WORK INSTRUCTION:
The job is to output exactly the lines that run from the start of the entries through the line containing "right knee: (492, 270)", pictures omitted.
*** Block opens ***
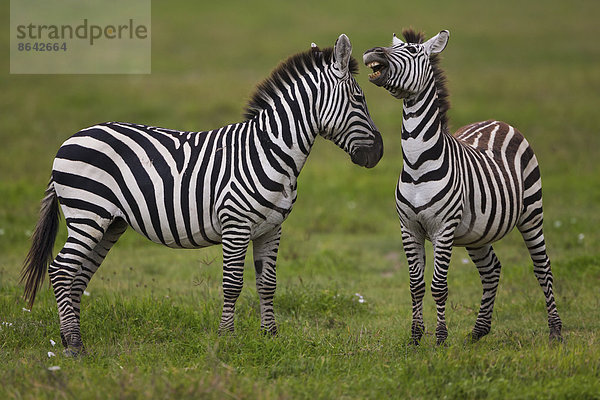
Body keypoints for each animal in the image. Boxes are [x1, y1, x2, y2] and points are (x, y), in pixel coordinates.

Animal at [22, 32, 384, 354]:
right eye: (359, 99)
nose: (378, 154)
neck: (270, 150)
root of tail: (70, 139)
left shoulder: (272, 228)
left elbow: (267, 284)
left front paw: (270, 337)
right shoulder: (236, 224)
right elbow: (232, 283)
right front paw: (227, 338)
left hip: (110, 223)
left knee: (78, 276)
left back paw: (69, 338)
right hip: (88, 213)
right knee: (62, 270)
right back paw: (75, 346)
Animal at [360, 29, 564, 346]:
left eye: (414, 51)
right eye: (395, 46)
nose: (373, 51)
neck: (417, 164)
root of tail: (497, 121)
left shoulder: (443, 230)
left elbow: (438, 286)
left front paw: (441, 339)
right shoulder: (409, 228)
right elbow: (416, 285)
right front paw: (415, 337)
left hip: (532, 213)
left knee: (543, 268)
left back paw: (555, 330)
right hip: (477, 233)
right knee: (492, 270)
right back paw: (479, 331)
*** Block closes ***
RESULT:
Body keypoints for each animal in the image. Boxes are [x1, y1, x2, y2] and points are (x, y), in pixel coordinates.

Animal at [22, 32, 384, 354]:
right eye: (359, 99)
nose: (378, 154)
neck: (270, 150)
root of tail: (70, 139)
left shoulder: (272, 228)
left elbow: (267, 284)
left front paw: (270, 337)
right shoulder: (236, 224)
right elbow: (232, 283)
right front paw: (227, 338)
left hip: (110, 223)
left knee: (78, 276)
left back paw: (69, 338)
right hip: (88, 213)
right knee: (62, 270)
right back paw: (75, 346)
Animal at [360, 29, 564, 346]:
left eye: (414, 51)
right eye: (395, 46)
nose: (373, 51)
neck: (417, 164)
root of tail: (497, 121)
left shoulder: (443, 230)
left elbow: (438, 286)
left front paw: (441, 339)
right shoulder: (409, 228)
right elbow: (416, 285)
right front paw: (415, 337)
left hip: (532, 213)
left knee: (543, 268)
left back paw: (555, 330)
right hip: (477, 233)
right knee: (492, 270)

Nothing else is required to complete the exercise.